The limits of integration tests

Of course one can think of setting up a test environment with one consumer talking to one producer. However, the producer might be dependent on other services and providing a complete working environment is exactly what we want to avoid (integration tests degenerate into full-blown end-to-end tests). Apart from that the producer might not be under control of the team building the test. So one thing you can do is to mock the producer and validate the consumer against the mocked endpoints using a framework such as REST-assured. At first glance this approach is valid as it mitigates the pain of waiting for desired changes on the producer's side: We can add e.g. an additional field in the desired response by changing the mock implementation and swiftly go on implementing changes in the consumer. However, the desired changes for the producer have to be communicated. When executing the real end-to-end test this test might break as there is no guarantee if and when the change request is implemented in the producer. And if the end-to-end test does not cover the required change, the build-wall remains green, but then the software is deployed and finally the system in production will fail 3.

So this is where consumer-driven contract tests come to the scene: they provide a mock producer (called mock provider), facilitate change requests between teams and make sure that a consumer can only be deployed when the changes necessary are implemented in the producer.

Basic Pact concepts

Pact is the standard framework for consumer-driven contract testing. Besides JVM languages such as Java, Kotlin, and Scala (all via JUnit) there are also implementations for JavaScript, Python, Go, Swift, .NET, and Ruby.


Consumer-driven contract testing with Pact uses different terms and concepts. If some terms in this short glossary may appear confusing at first, they will become clear later.

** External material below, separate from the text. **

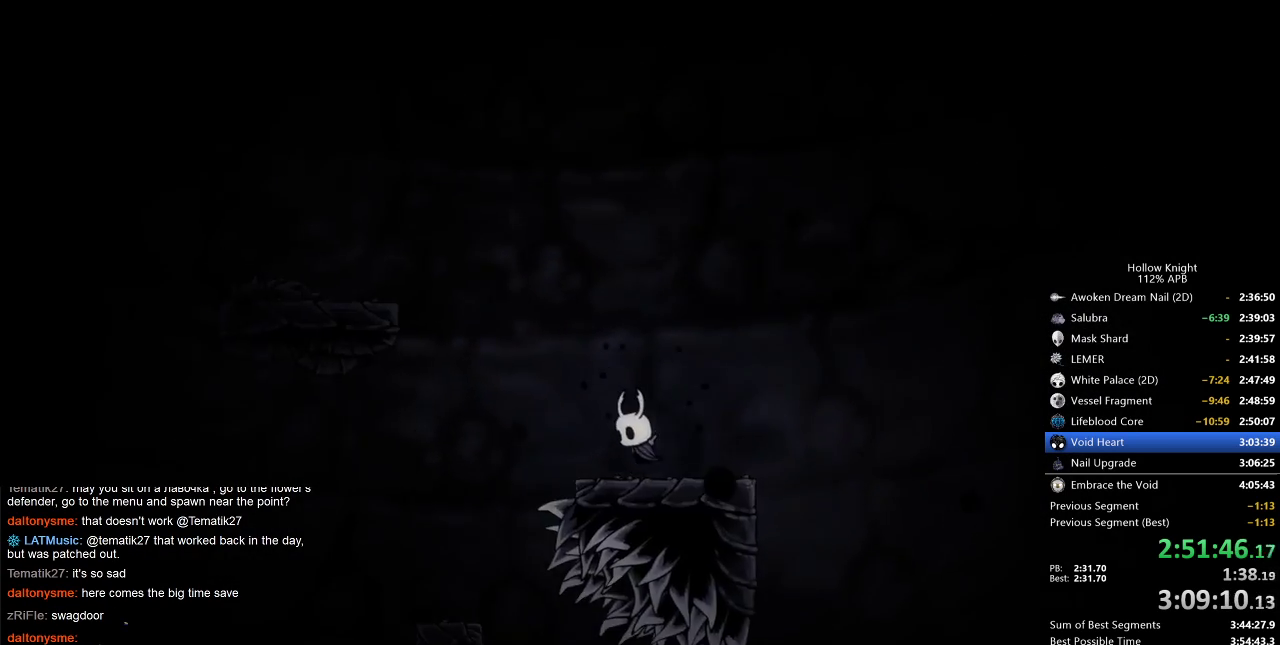
{"keys": ["jump", "left"], "events": [[83, "jump", "down"]]}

  • Consumer: A service/component calling another service e.g. via a HTTP/REST API call, independent of the data flow direction (it does not matter if the HTTP request is a GET, PUT, POST, PATCH or DELETE).
  • Provider: A service/component being called from another service e.g. via a HTTP/REST interface. It may have more than one HTTP endpoint. It is semantically the same as the aforementioned producer. From this point on, we will use the term provider instead of producer. One producer can have more than one provider.
  • Mock Service Provider: Used by tests in the consumer pipeline to mock the actual provider. Integration-like tests can be run without the actual provider.
  • Interaction: A request and response pair, e.g. a concrete GET request with its parameters and the response data.
  • Contract (or Pact file): A contract consists of a collection of interactions. Actually it is a JSON text file containing serialized interactions. The file is generated by running the consumer-side pact test. In addition it contains the consumer name, provider name, metadata with the pact specification version and the pact verfication.
  • Pact verfication: A Pact file is verified by replaying the requests against the (real) provider, the responses must match those in the Pact file.
  • Provider state: Describes the state that the provider should be in when a given request is replayed and usually has a “fixture name” such as “when user Joe Doe exists”.
  • Pact specification: It is a document describing the structure of the generated Pact file, allowing for interoperability between different languages/Pact implementations.
  • Pact broker: The Pact Broker is a central application for sharing consumer driven contracts and verification results. It is optimised for use with Pact.

Workflow and tests

Before going into details, we first provide a 10000 feet view of the contract test workflow. A contract includes example requests and responses that serve as input for a mock provider (for tests on the consumer side) and a mock consumer (for tests on the provider side) against which the interface partners can be tested independently. Instead of testing the interface with an end-to-end test that requires both the real provider and consumer, two tests are performed on each side of the interface without direct dependency to the other side:

Image displaying the Pact workflow

Comsumer test

This is all about consumer-driven contract testing, so let's examine the consumer test first. Before executing the actual consumer test, the initial step is to specify all interactions (we remember: collections of expected requests and responses) that are later included in the Pact file. While it is possible to manually create and modify Pact files with any editor of your choice, we highly encourage you to create/modify them automatically based on whatever DSL provided by your Pact framework. This is usually done inside the consumer test. The other task of the consumer test is to execute tests against the Pact mock provider with which the interactions of the Pact file are registered. This is done by real requests fired against the mock provider. The mock provider itself is also generated by the Pact framework. Then the consumer has to successfully process the responses provided by the mock provider, i.e. the responses defined in the contract. After successfully testing the consumer the generated Pact file is uploaded to a central place, e.g. to Pact broker 4.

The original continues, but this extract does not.